Ele é irmão do que foi presidente. Ele é peronista também. Ele está tentando pegar os votos do peronismo… e ele vem crescendo nas pesquisas por isso, do peronismo tradicional. Daqueles que não querem muitas mudanças, o Kirchner mudou bastante o peronismo e ele ganha os votos dos que não querem, enfim, mudanças no peronismo. Mas, Paulo, o que é impressionante aqui é a apatia do eleitorado argentino, que é famoso por sua politização, sua participação política. É uma coisa inédita na Argentina, o que está acontecendo hoje.

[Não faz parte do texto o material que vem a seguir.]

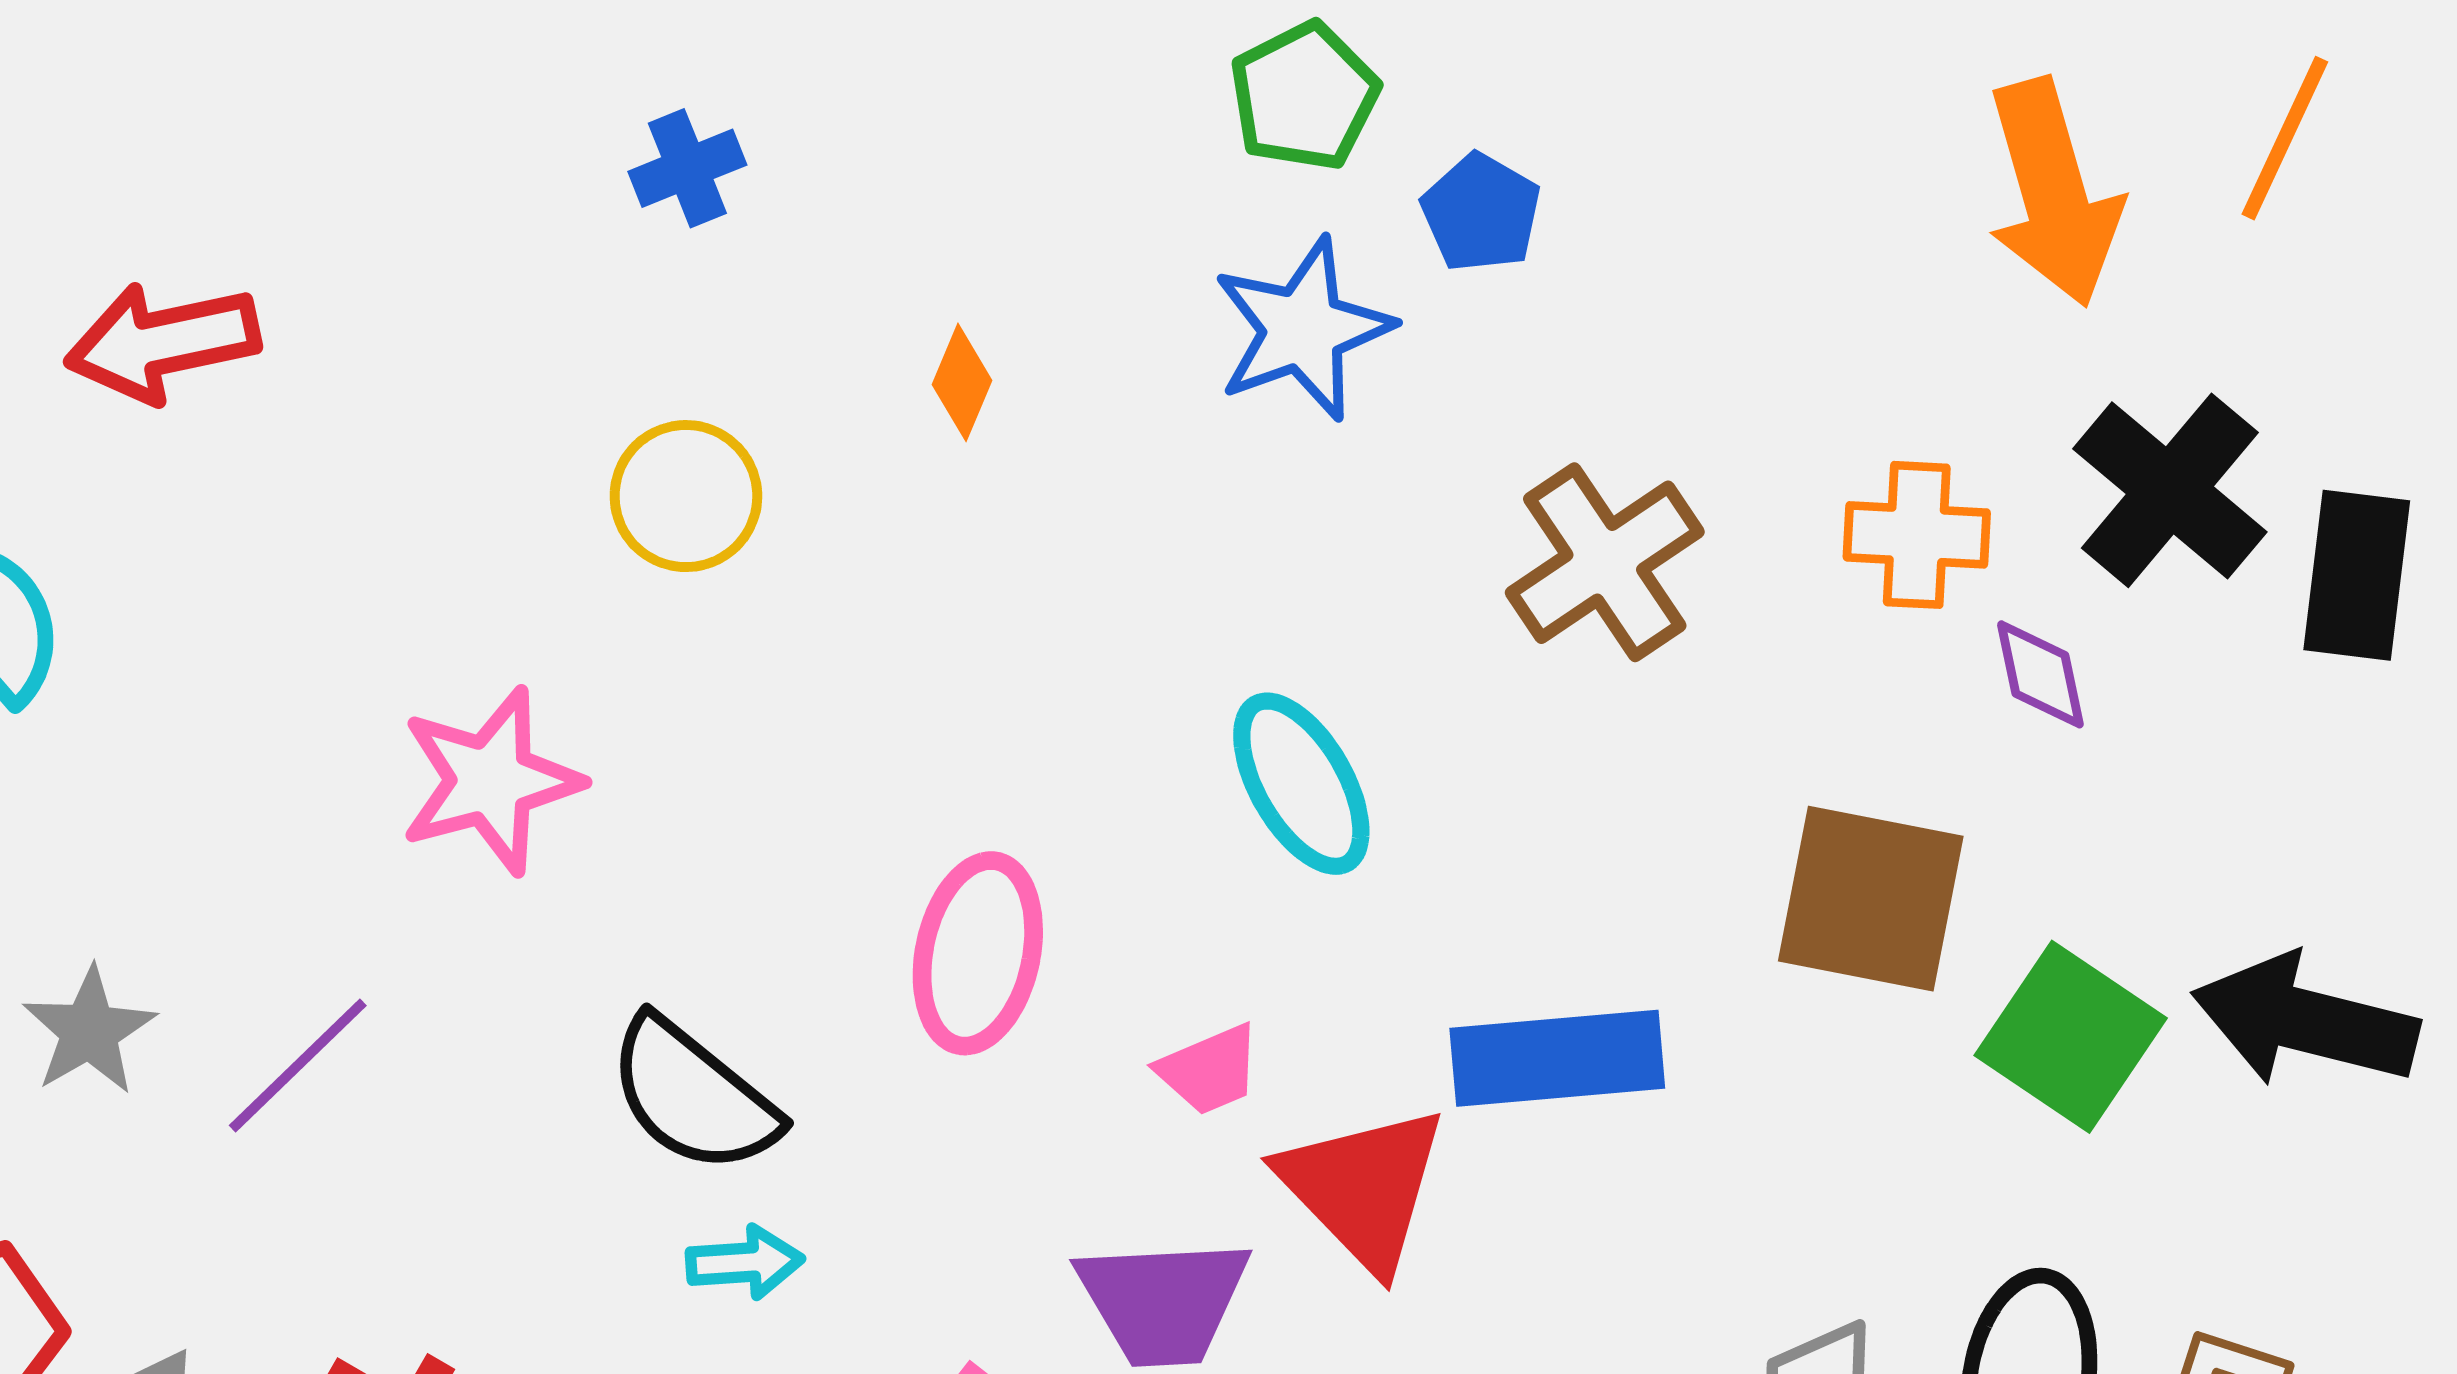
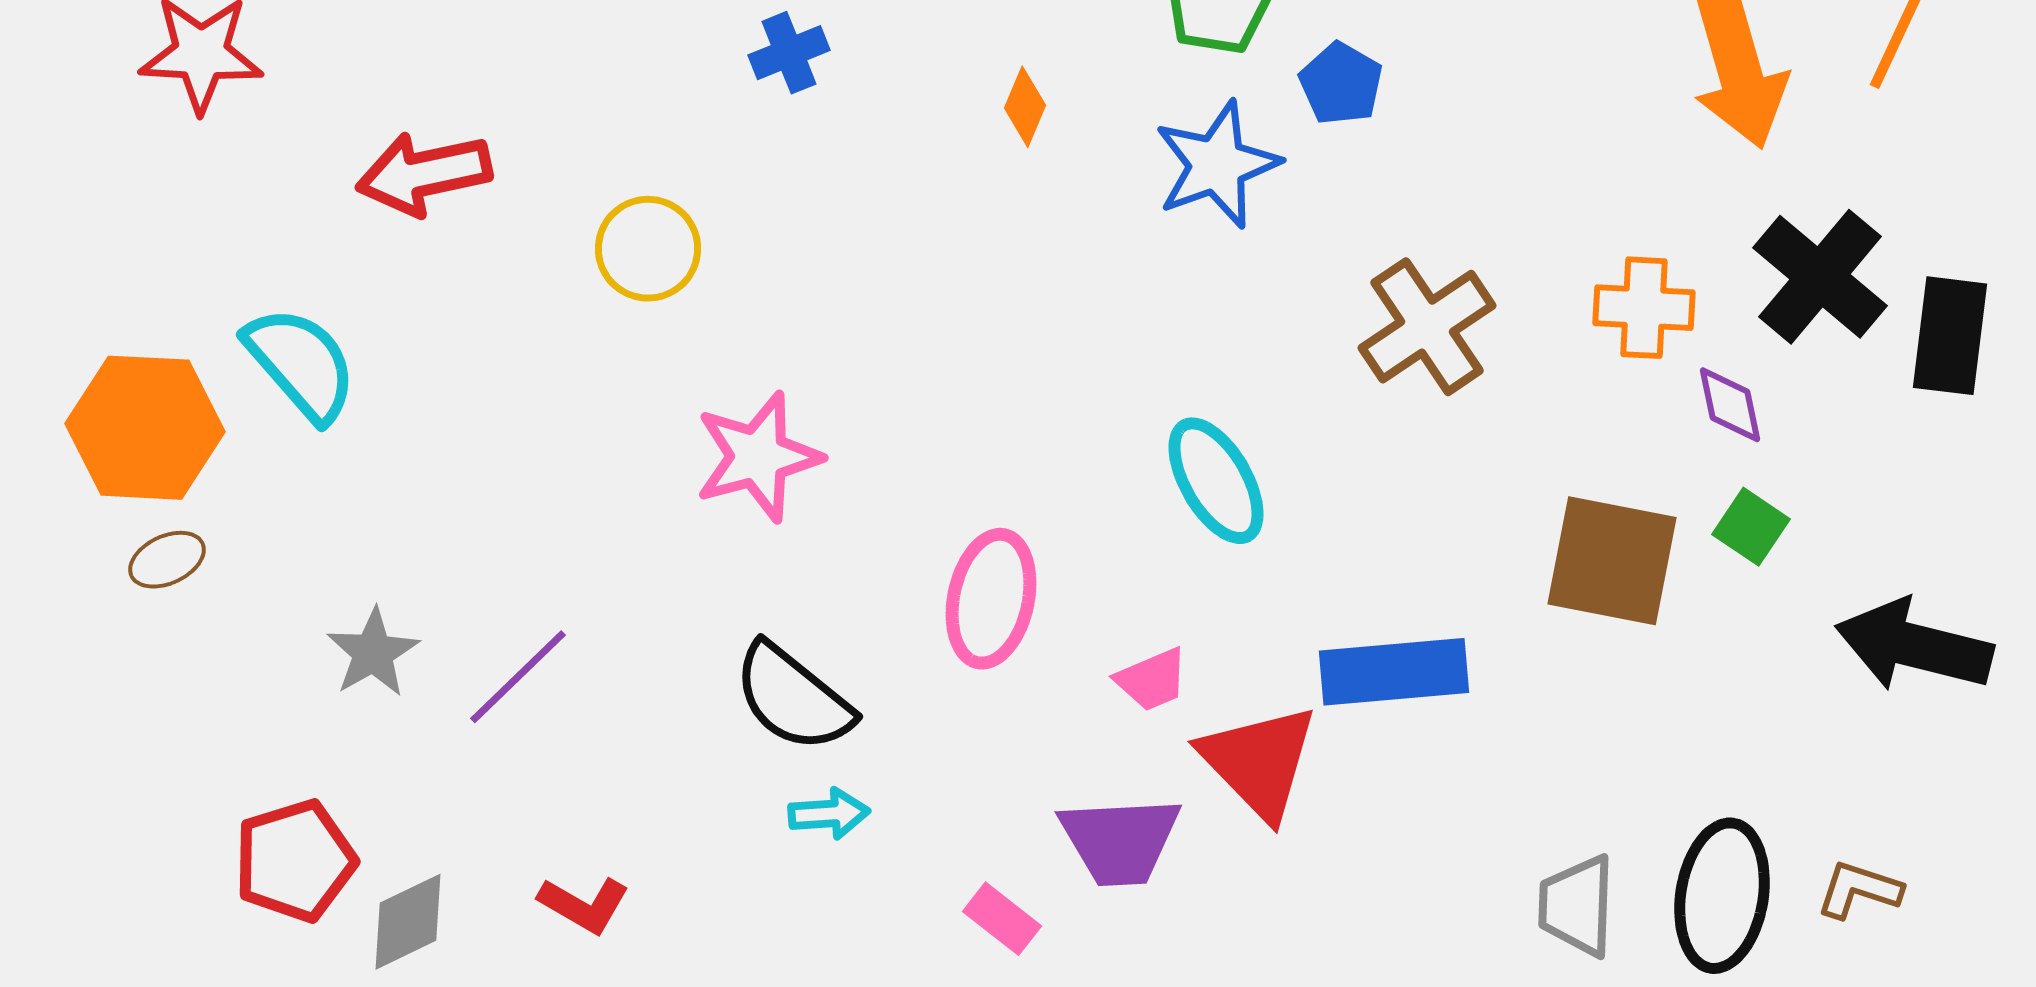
orange diamond: (962, 382) -> (1025, 107), moved
yellow circle: (686, 496) -> (648, 249), moved
pink star: (490, 781) -> (758, 457), moved
green square: (2071, 1037) -> (1751, 527), moved, size x0.6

Aparentemente é uma população, um povo tão politizado, tão partidarizado. Será que é porque haveria, digamos assim, uma permanência, não haveria muita emoção na passagem do Nestor para a Cristina?
Exatamente, tem exatamente isso. Um ponto é a continuidade, as pessoas hoje votam pela continuidade. As pesquisas, desculpe citar (risos) dizem que, a maioria vota nela por causa dele. As pessoas queriam que ele continuasse. Porque ele é visto como uma pessoa que protege os argentinos, é atuante, a economia cresceu quase 50% em quatro anos, depois daquela bancarrota, aquela queda de 20%, o emprego caiu de mais ou menos 30% para 7%, a pobreza caiu quase a metade. Alguns opositores questionam esses dados, mas a gente que está aqui vê, o consumo aumentou muito.



Basta ir a Buenos Aires. Agora, existe de fato alguma diferença entre ela e o marido ou não? Ou eles são exatamente a mesma pessoa política?
Dizem que quando Kirchner assumiu foi ficando claro que era um governo com duas cabeças. A dela e a dele. Algumas coisas aconteceram, por exemplo, quando se decidiu pagar toda a dívida com o Fundo Monetário Internacional. Dizem que foi uma decisão principalmente dela. Eles pensam juntos, eles atuam juntos, mas hoje o que se diz é que o Governo vai ser dela com ele tentando reorganizar os partidos políticos na Argentina, que estão bastante fragmentados. Ela tem uma personalidade muito forte e deixa isso muito claro nas entrevistas que deu, nos discursos, nos pequenos detalhes, nos lugares públicos, por exemplo, nos palanques, as pessoas gritam “presidente, presidente” e ela para o povo e diz, “não, eu sou presidenta”. Ela tem um estilo de se impor a todo o tempo e por isso as pessoas dizem aqui que não têm dúvida que o Governo vai ser dela, mas com ele muito perto dela.